1.6.08

Sinistra non di frizzi e lazzi

di Ivan Della Mea

(tratto da il manifesto, 31 maggio 2008)

Anni settanta. Prima metà direi. Il Palazzo dello sport di Roma è gremito fino all'inverosimile. Roba picista della specie comunista: bandiere rosse + falci e martelli + qualche stellina carina il giusto. Concerto. Del Nuovo Canzoniere Italiano s'è in tanti: Giovanna Marini e il figlio Francesco, Paolo Pietrangeli, io con l'Alberto e il Paolo Ciarchi e altri musicisti e cantori. E Luigi Nono. C'è di che godere e si gode.
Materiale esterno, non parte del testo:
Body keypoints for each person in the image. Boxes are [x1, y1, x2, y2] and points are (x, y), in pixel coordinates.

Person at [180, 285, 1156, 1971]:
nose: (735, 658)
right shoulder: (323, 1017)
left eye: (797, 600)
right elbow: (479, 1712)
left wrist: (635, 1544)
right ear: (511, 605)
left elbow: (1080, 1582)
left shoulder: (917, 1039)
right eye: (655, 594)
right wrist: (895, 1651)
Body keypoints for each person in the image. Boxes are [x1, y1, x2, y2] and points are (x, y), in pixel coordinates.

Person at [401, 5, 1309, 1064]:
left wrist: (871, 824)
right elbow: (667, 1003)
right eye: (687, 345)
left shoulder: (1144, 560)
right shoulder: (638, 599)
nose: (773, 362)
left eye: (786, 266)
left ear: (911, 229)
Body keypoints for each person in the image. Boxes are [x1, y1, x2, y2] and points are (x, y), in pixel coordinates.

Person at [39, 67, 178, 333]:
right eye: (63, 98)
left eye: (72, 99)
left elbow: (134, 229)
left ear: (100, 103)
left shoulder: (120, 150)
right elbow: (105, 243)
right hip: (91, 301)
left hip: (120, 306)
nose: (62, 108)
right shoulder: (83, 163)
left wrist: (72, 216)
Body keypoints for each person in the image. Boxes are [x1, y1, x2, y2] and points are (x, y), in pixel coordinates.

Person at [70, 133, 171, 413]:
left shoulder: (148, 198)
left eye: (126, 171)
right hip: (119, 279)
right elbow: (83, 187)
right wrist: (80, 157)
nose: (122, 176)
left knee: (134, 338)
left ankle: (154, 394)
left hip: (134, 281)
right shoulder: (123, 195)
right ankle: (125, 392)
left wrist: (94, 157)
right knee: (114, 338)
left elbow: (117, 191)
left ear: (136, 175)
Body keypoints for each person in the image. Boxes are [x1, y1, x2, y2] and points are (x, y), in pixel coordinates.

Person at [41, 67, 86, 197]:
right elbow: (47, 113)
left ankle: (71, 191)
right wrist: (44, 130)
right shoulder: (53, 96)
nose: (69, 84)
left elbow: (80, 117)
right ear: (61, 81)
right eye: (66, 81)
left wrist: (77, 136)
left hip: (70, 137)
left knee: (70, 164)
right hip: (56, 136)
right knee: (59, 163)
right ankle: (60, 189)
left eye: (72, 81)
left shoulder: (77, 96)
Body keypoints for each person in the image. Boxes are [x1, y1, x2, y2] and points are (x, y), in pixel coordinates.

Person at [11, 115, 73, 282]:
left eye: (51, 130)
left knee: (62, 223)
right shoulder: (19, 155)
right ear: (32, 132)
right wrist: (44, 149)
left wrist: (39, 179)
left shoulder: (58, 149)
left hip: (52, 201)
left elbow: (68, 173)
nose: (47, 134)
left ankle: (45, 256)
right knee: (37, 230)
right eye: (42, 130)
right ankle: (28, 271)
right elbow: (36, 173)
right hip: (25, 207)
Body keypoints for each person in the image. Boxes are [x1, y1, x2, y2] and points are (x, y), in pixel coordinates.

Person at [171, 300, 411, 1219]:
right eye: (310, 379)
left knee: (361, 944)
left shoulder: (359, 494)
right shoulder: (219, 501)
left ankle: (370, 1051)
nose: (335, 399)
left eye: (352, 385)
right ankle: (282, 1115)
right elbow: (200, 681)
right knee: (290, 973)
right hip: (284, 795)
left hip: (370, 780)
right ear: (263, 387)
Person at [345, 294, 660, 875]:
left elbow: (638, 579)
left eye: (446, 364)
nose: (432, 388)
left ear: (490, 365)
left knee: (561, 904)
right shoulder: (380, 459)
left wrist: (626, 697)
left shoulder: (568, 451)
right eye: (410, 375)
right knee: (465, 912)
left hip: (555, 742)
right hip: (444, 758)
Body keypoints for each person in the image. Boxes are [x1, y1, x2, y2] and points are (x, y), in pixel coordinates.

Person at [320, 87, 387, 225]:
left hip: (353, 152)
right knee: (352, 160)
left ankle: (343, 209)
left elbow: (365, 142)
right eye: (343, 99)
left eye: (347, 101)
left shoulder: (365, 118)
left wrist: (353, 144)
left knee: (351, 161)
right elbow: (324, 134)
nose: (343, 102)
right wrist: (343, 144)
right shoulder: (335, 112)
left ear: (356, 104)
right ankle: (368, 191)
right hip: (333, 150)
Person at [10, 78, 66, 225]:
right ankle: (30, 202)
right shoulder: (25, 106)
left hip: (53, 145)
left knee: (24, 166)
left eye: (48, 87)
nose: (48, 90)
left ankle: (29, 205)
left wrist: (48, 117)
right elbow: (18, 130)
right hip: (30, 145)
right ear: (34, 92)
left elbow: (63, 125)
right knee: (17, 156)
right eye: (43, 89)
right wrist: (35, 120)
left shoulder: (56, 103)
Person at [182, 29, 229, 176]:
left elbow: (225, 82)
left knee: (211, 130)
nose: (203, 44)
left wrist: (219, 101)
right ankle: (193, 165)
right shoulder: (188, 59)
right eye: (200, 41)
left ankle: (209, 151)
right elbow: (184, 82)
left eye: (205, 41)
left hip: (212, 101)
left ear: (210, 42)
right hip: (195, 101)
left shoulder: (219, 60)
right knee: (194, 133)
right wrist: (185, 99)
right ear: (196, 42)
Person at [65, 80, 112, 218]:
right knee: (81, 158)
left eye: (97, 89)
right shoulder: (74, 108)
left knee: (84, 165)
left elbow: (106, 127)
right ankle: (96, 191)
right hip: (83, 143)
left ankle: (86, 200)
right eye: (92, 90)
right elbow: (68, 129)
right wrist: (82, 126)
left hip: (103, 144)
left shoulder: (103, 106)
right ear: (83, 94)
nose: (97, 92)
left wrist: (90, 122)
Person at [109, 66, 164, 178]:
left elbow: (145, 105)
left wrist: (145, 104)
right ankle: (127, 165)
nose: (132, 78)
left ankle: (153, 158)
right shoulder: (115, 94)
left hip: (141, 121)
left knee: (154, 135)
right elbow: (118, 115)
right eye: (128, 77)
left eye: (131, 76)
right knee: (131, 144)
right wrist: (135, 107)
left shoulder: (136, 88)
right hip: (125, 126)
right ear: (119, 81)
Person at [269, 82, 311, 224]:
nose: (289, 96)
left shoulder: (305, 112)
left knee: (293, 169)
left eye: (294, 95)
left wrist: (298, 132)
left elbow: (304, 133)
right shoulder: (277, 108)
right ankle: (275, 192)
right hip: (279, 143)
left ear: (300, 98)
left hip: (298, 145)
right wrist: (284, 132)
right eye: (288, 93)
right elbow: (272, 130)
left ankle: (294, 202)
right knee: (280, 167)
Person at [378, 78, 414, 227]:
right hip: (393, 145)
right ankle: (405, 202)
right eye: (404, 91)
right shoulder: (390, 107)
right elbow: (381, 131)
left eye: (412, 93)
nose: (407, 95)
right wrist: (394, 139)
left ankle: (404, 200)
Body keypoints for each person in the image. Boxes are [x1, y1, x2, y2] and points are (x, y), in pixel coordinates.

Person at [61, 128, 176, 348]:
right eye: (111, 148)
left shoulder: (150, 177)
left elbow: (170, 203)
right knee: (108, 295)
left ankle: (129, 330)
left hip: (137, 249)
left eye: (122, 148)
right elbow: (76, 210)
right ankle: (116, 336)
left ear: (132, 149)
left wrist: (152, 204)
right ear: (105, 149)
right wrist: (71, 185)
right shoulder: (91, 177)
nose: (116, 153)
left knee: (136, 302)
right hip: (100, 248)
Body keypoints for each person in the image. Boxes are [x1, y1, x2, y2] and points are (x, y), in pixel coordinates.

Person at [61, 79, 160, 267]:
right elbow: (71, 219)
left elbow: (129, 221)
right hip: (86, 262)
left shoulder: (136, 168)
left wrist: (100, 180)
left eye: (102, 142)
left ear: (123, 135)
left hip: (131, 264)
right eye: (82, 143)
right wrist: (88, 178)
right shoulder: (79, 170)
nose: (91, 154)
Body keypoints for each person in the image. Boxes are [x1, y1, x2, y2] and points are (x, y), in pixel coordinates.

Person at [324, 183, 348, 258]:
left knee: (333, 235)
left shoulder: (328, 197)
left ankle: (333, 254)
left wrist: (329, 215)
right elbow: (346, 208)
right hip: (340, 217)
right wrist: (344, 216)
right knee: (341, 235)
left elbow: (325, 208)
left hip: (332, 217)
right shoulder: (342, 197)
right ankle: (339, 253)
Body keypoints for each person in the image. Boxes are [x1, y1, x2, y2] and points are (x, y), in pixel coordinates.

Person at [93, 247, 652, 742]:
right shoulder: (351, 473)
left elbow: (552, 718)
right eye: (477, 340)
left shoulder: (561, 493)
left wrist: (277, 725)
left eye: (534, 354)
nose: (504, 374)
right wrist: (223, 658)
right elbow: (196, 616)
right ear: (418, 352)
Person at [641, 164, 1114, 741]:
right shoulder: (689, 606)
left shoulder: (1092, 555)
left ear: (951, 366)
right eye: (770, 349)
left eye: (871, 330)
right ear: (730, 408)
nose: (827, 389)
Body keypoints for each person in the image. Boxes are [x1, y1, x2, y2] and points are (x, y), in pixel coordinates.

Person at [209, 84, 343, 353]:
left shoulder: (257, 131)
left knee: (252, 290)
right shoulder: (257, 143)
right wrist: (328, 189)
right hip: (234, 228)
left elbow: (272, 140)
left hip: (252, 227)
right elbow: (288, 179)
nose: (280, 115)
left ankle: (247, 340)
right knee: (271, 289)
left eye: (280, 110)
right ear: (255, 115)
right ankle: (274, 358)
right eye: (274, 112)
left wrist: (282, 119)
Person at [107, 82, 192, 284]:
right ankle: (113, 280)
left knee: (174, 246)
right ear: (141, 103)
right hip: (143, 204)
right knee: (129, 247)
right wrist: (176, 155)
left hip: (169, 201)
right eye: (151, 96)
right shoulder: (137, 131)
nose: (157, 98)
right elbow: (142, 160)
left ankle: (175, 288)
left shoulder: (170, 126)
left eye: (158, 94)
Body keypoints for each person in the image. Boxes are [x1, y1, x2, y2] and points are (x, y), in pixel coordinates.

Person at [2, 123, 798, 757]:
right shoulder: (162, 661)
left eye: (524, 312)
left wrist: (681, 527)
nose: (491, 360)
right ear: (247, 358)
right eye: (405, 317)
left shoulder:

Va Pietrangeli con la Contessa va la Marini coi Treni per Reggio Calabria vado io con la Cara moglie. Pugni alzati cori alla grande. Applausi a scroscio. Poi, Nono. Una cosa sua registrata con lui che armeggia a vista intorno a magnetofoni: suoni strani, altri, difficili da capire. Silenzio del pubblico. Poi, un fischio. Due fischi. Una selva di fischi. Nono imperterrito prosegue. Il Palazzo è tutto un fischio. Nono blocca i registratori. Silenzio. In quel silenzio Nono avanza e, solo, raggiunge il proscenio. Prende il microfono. «Compagni» - dice - «il Partito comunista italiano, il nostro partito, ha bisogno vitale di tutta la nostra cultura, di tutta la nostra intelligenza, di tutta la nostra arte e di tutto il nostro impegno». Si alzano in piedi alcuni ex zufolanti, in piedi commossi cominciano ad applaudire e io ora non posso proprio dire come proseguì l'intervento pieno di cuore e di mente di Luigi Nono e non posso dirlo perché tutti si alzarono in piedi e applaudirono e levarono i pugni e sventolarono le bandiere: non so se per la musica, certo per la forza morale di Luigi Nono che a muso duro e con la voce forte eppur trepida per l'emozione ci disse di che cosa abbisognava il comune partito.
Propongo questo ricordo a chi s'industria oggi per una nuova e altra sinistra di cui c'è grande bisogno: nuova e altra. E un secondo ricordo propongo: ebbe a scrivere Gianni Bosio, quarant'anni e più or sono «essere la politica il livello più alto della cultura». Il livello attuale della politica non gli dà ragione, anzi. Ma da Bosio ho imparato che ogni tanto l'intellettuale deve provare ad arrovesciarsi e allora io, che grossissimo intellettuale sono: 120 chili ca., dico essere la cultura il più alto livello della politica, laonde ragion per cui impegno primo è la difesa a oltranza di quello che abbiamo: dei nostri giornali, dei nostri istituti, dei nostri archivi, della nostra editoria, dei nostri valori: dal liberté egalité fraternité per intenderci al «proletari di tutto il mondo unitevi», e assumere come militanza il compito della diffusione della nostra stampa e riscoprire la propaganda elementare socialista ed entrare nell'associazionismo come propositori di iniziative fuori dalla logica dei grandi eventi spettacolari in favore di un fare minuto ma costante; e, questa, non è «la mini-cultura caricaturale della vecchia Internazionale comunista» come dice Nichi Vendola (il manifesto 20/5) e certo «c'è bisogno di un campo vasto come il mappamondo» come no? Ma dobbiamo essere capaci sempre di fare quei sette otto passi solitari che fece Luigi Nono in quel Palazzo dello sport per dire e dirci ciò che lui disse; e dobbiamo liberarci di tutte le presunzioni dirigenziali e dei presenzialismi multimediatici per imparare ad ascoltare e tornare davanti alle fabbriche e ai luoghi di lavoro per riscoprire il noi del fare comune contro l'io del dirigente e dare aria e fiato alla fantasia e inventarsi una piazza un'agorà e lì sollecitare tutti a dare il meglio di se stessi e a mettere a disposizione la propria intelligenza e la propria cultura perché di questo ha bisogno, più che dei frizzi e lazzi di candidati segretari o già segretari in pectore, una sinistra che davvero voglia essere nuova e altra: ma non è detto che lo voglia.